Amundi, which manages 1.9 trillion euros in assets, expects a revival of its 60/40 stock-bond investment portfolio, following what some consider its worst performance in a century as both bond prices and prices is down Dividends have been a key feature of investing for decades.

Reuters Graphics


But with provisions that do not provide security in 2022, caution remains.
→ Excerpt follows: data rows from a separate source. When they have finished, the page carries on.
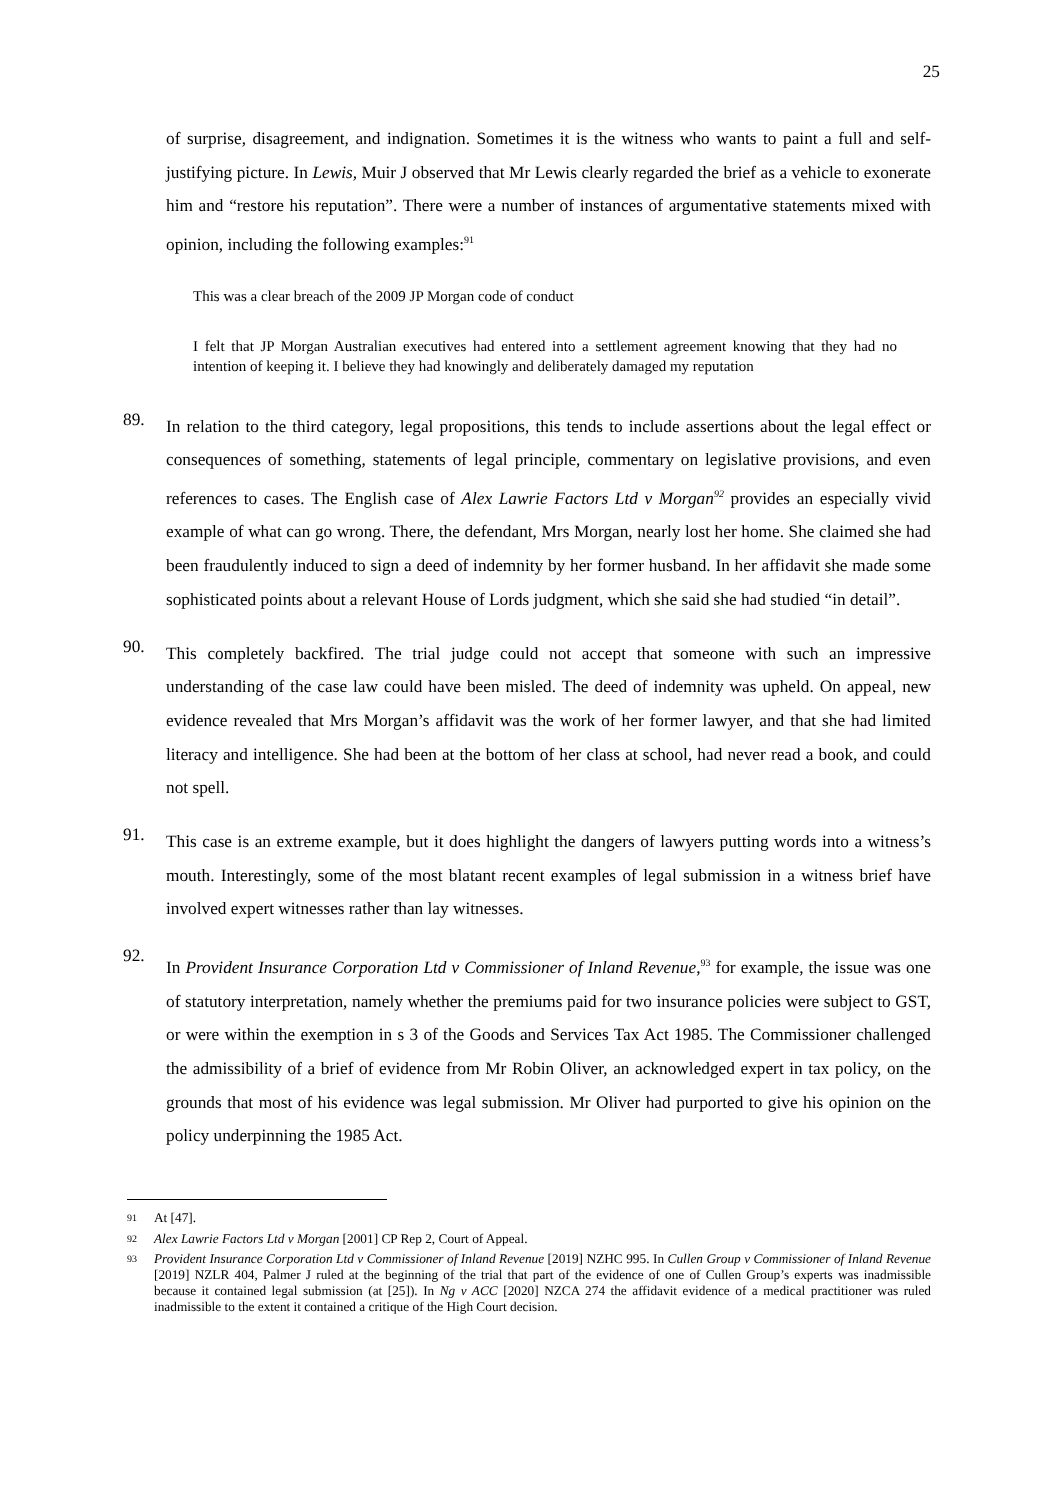25
of surprise, disagreement, and indignation. Sometimes it is the witness who wants to paint a full and self-justifying picture. In Lewis, Muir J observed that Mr Lewis clearly regarded the brief as a vehicle to exonerate him and “restore his reputation”. There were a number of instances of argumentative statements mixed with opinion, including the following examples:<sup>91</sup>
This was a clear breach of the 2009 JP Morgan code of conduct
I felt that JP Morgan Australian executives had entered into a settlement agreement knowing that they had no intention of keeping it. I believe they had knowingly and deliberately damaged my reputation
89.
In relation to the third category, legal propositions, this tends to include assertions about the legal effect or consequences of something, statements of legal principle, commentary on legislative provisions, and even references to cases. The English case of Alex Lawrie Factors Ltd v Morgan<sup>92</sup> provides an especially vivid example of what can go wrong. There, the defendant, Mrs Morgan, nearly lost her home. She claimed she had been fraudulently induced to sign a deed of indemnity by her former husband. In her affidavit she made some sophisticated points about a relevant House of Lords judgment, which she said she had studied “in detail”.
90.
This completely backfired. The trial judge could not accept that someone with such an impressive understanding of the case law could have been misled. The deed of indemnity was upheld. On appeal, new evidence revealed that Mrs Morgan’s affidavit was the work of her former lawyer, and that she had limited literacy and intelligence. She had been at the bottom of her class at school, had never read a book, and could not spell.
91.
This case is an extreme example, but it does highlight the dangers of lawyers putting words into a witness’s mouth. Interestingly, some of the most blatant recent examples of legal submission in a witness brief have involved expert witnesses rather than lay witnesses.
92.
In Provident Insurance Corporation Ltd v Commissioner of Inland Revenue,<sup>93</sup> for example, the issue was one of statutory interpretation, namely whether the premiums paid for two insurance policies were subject to GST, or were within the exemption in s 3 of the Goods and Services Tax Act 1985. The Commissioner challenged the admissibility of a brief of evidence from Mr Robin Oliver, an acknowledged expert in tax policy, on the grounds that most of his evidence was legal submission. Mr Oliver had purported to give his opinion on the policy underpinning the 1985 Act.
<sup>91</sup> At [47].
<sup>92</sup> Alex Lawrie Factors Ltd v Morgan [2001] CP Rep 2, Court of Appeal.
<sup>93</sup> Provident Insurance Corporation Ltd v Commissioner of Inland Revenue [2019] NZHC 995. In Cullen Group v Commissioner of Inland Revenue [2019] NZLR 404, Palmer J ruled at the beginning of the trial that part of the evidence of one of Cullen Group’s experts was inadmissible because it contained legal submission (at [25]). In Ng v ACC [2020] NZCA 274 the affidavit evidence of a medical practitioner was ruled inadmissible to the extent it contained a critique of the High Court decision.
As central banks swallow the trillions of dollars of debt on their balance sheets, heavy debt provision means that the headwinds remain.

Also Read :  Ether Prices Reach Lowest Since July As Lackluster Sentiment Grips Markets

Estimates for European bond sales after accounting for central bank purchases in 2023 are around 500 billion euros.

“Depending on the scenario you look at, this could mean double the amount that private investors would need to cover compared to previous years,” said Union Investment chief economist Joerg Zeuner.

Investors have also shown a willingness to punish governments they see as fiscally unwise, as a recent rout in British bonds has shown.

Hedge fund managers attending a recent private UBS conference said now is not the time to buy long-term debt, according to a video of the conference seen by Reuters.

Finally, keep an eye on inflation, which has surprised many and could prove sticky, fund managers said.

“There are positive signs (on inflation), but I don’t think there’s any time for complacency,” said Jim Leaviss, CIO of Public Income Communications at M&G Investments.

Reuters Graphics

Reporting by Dhara Ranasinghe in London, Davide Barbuscia in New York, Yoruk Bahçeli in Amsterdam, additional reporting by Nell Mackenzie in London and Junko Fujita in Tokyo, graphics by Sumanta Sen and Kripa Jayaram, Editing by Tomasz Janowski

Our Standards: The Thomson Reuters Trust Principles.


Leave a Reply

Your email address will not be published.